Può essere utile anche se ci sono ferite sanguinanti: un impacco freddo è in grado di ridurre il flusso sanguigno locale del 50% dopo 10 minuti. In questi casi riduce anche il danno tessutale rallentando il metabolismo; il freddo infatti abbassa la richiesta di ossigeno, che scarseggia in quanto la circolazione è compromessa, limitando un danno cellulare secondario da ipossia.

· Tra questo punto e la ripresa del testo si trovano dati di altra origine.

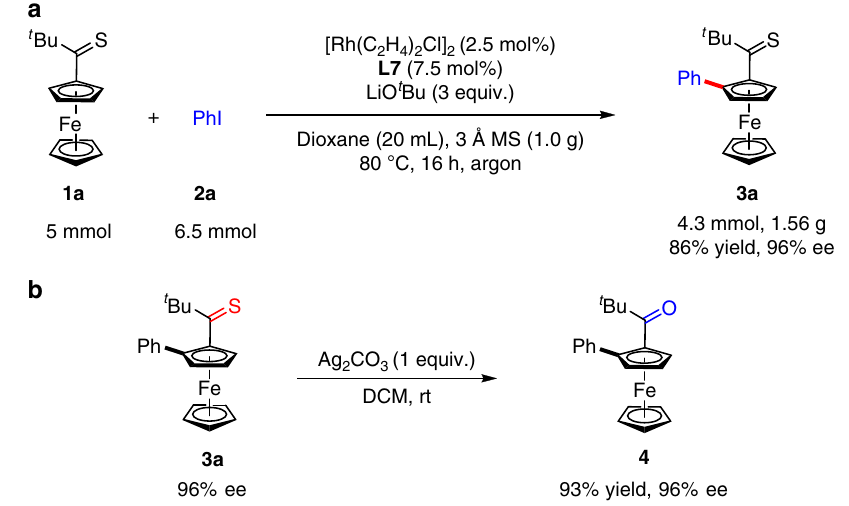
Fig. 2 Gram-scale reaction and transformation. a Arylation of 1a on a 1.56 g scale. b Oxidation of thioketone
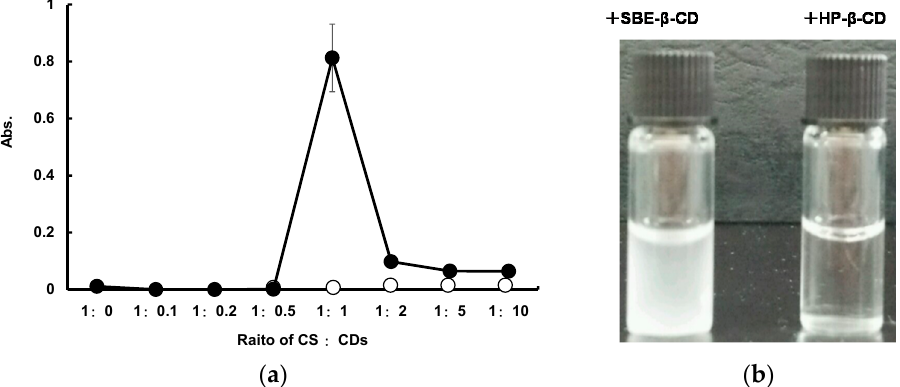
Figure 1. Effect of the weight ratio of spray-dried chitosan (SD-CS) and sulfobutyl ether- β -cyclodextrin (SBE- β -CD) (close circles) or HP- β -CD (open circles) on the absorbance as a measurements of turbidity of the solution ( a ) and appearance of SD-CS/SBE- β -CD solution (left) and SD-CS/HP- β -CD solution (right) (weight ratio = 1:1) ( b ).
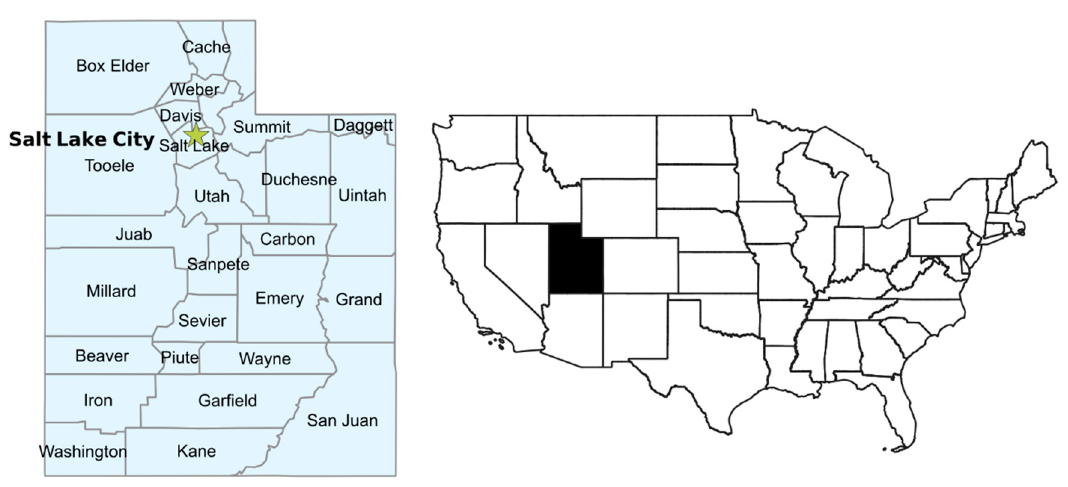
Figure 1. Map of the state of Utah showing county boundaries ( left ) and context within wider USA ( right ).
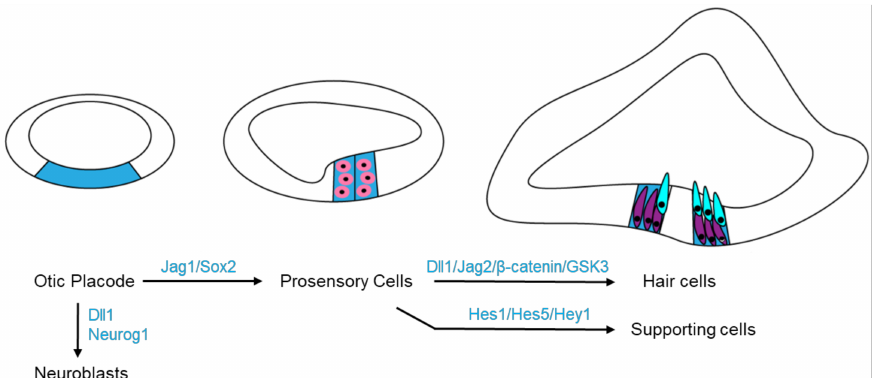
Figure 4. Molecules in the Wnt and Notch signaling pathways participate in cell fate determination during the inner ear development. Expressing Dll1 and Neurog1 on otic placode (blue) drives cell differentiating into neuroblasts, while Jag1 and Sox2 promote prosensory specification (pink). Later, Notch pathway (Dll1/Jag2) and Wnt pathway ( β -catenin/GSK3) cooperate to drive hair cell (cyan) fate; but in the surrounding cells, Notch signaling targets Hes1, Hes5 and Hey1 to direct the supporting cell (purple)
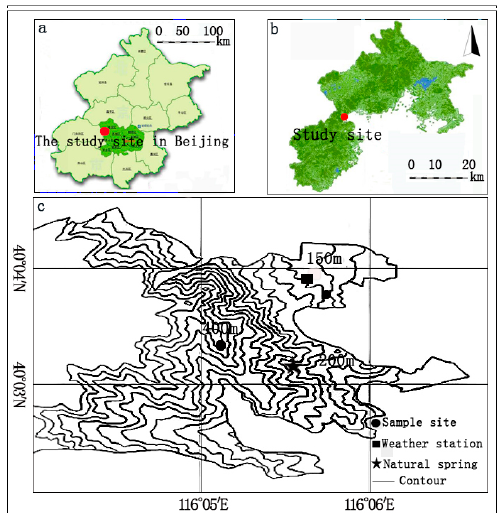
Figure 1. Map of the study region: ( a ) Location of National Forest Ecosystem Research Station (NFERS) in Beijing, China. ( b ) Location of the study region within the NFERS. ( c ) Location of the sampling sites within the study region.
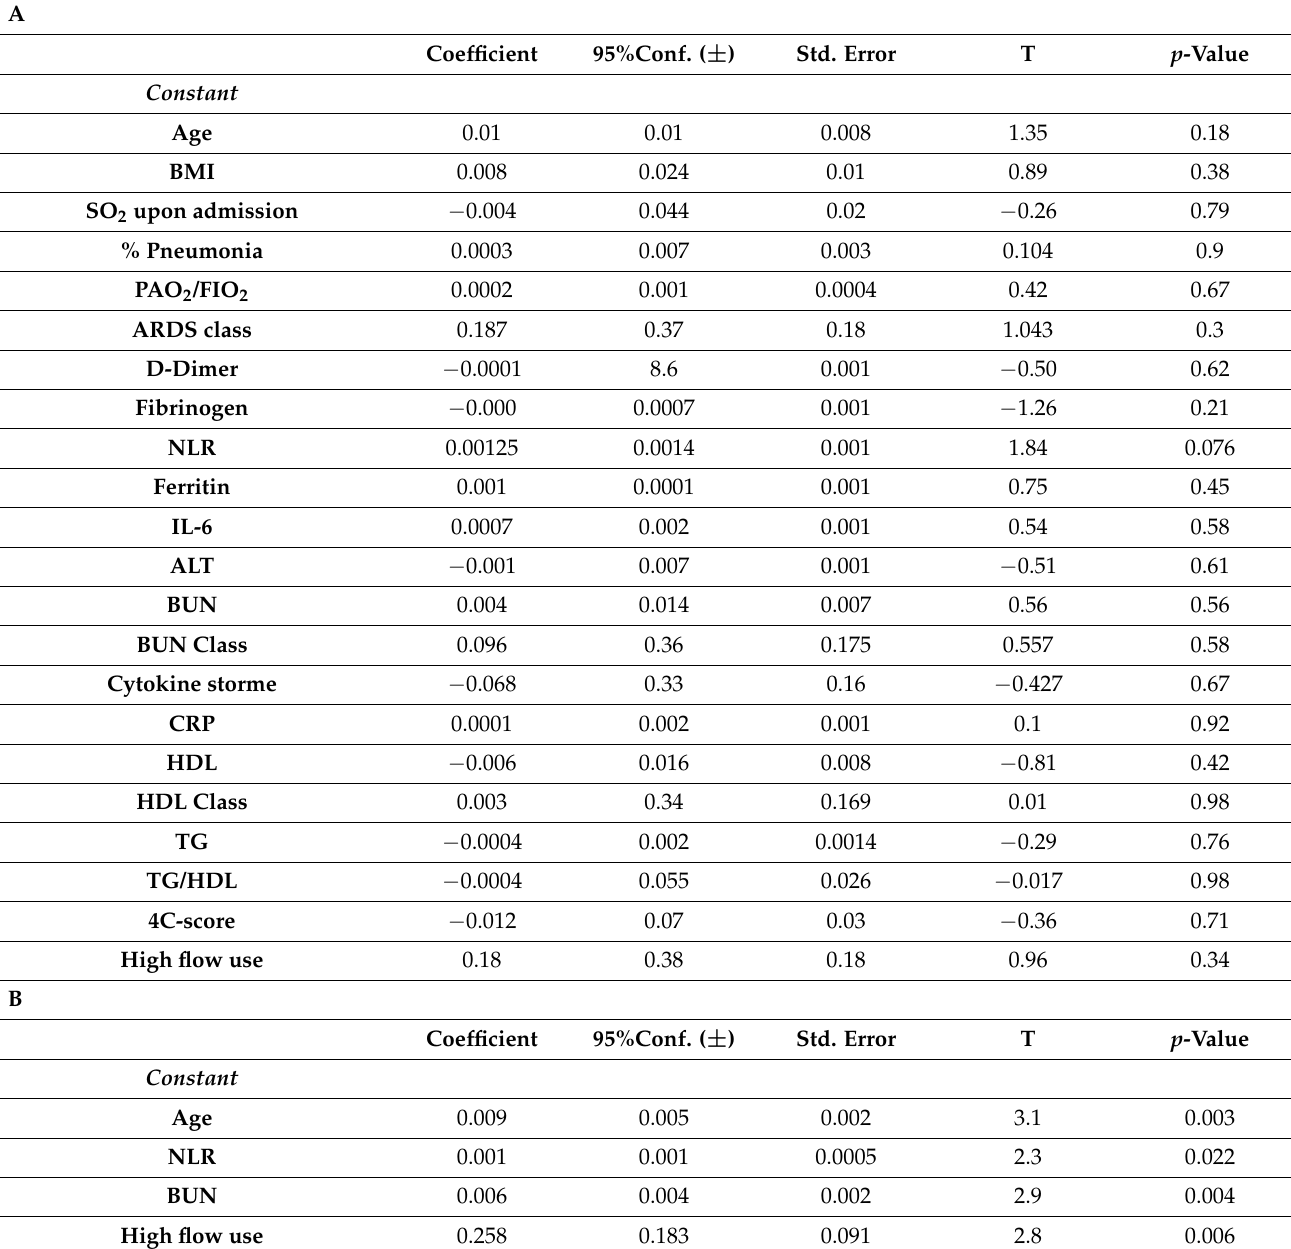
Table 3. ( A ): Univariate analyses of the strength of clinical and laboratory tests in predicting mortality in COVID-19 patients. ( B ): Multiregression analyses of the clinical parameters, blood tests and their correlation to mortality in COVID-19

Il freddo viene in aiuto anche in situazioni critiche come quelle osservate in una ricerca australiana pubblicata dal New England Journal of Medicine. I ricercatori hanno, infatti, verificato che con una moderata ipotermia (33°C) dei pazienti usciti dal coma, provocato da arresto cardiaco, era possibile migliorare gli esiti clinici neurologici. La bassa temperatura mantiene i neuroni in una sorta di stand-by metabolico riducendone la richiesta di ossigeno, proteggendoli così dai danni provocati dal ripristino della circolazione sanguigna nel cervello, riducendo le probabilità che il paziente rimanga irreversibilmente neuroleso.


Bisturi di ghiaccio

L'applicazione terapeutica del freddo diventa molto più sofisticata nella chirurgia, detta appunto criochirurgia, sostituendosi alla lama del bisturi. La dermatologia è la disciplina più interessata alla tecnica, usata spesso per rimuovere verruche, condilomi, angiomi e cheratosi. Anche l'oncologia chirurgica non è da meno, infatti, oltre alla rimozione dei tumori cutanei, si eseguono, in laparoscopia, crioablazioni, cioè asportazioni di piccole neoplasie a organi interni. La tecnica si è dimostrata efficace per interventi su neoplasie maligne del rene, della prostata e del fegato. La criochirurgia sfrutta l'effetto del congelamento rapido che comporta la formazione di cristalli di ghiaccio all'interno delle cellule bersaglio. A differenza di un processo di congelamento lento, questo è più controllabile e permette di valutare, e quindi decidere, quanto dovrà essere estesa e profonda l'azione limitando il danno al tessuto che si vuole rimuovere. Attualmente il criogeno più usato è l'azoto liquido, che è il più aggressivo ma anche il più versatile: si può applicare sia con un tampone sia attraverso una sonda. Le modificazioni sui tessuti sono una conseguenza della temperatura molto bassa a cui l'azoto, che a temperatura ambiente è un gas, diventa liquido: -196°C.


Atmosfere glaciali

Altro alleato da non trascurare è il freddo invernale; la stagionalità dei climi temperati offre un vantaggioso alternarsi di forme biologiche che permette una tregua, per esempio, da insetti e microbi fastidiosi e, a volte, dannosi. E, per quanto la debilitazione dell'organismo predisponga a infezioni, le temperature rigide non favoriscono la proliferazione di germi, non è un caso che la maggior parte delle malattie infettive sono diffuse alle latitudini più vicine all'equatore.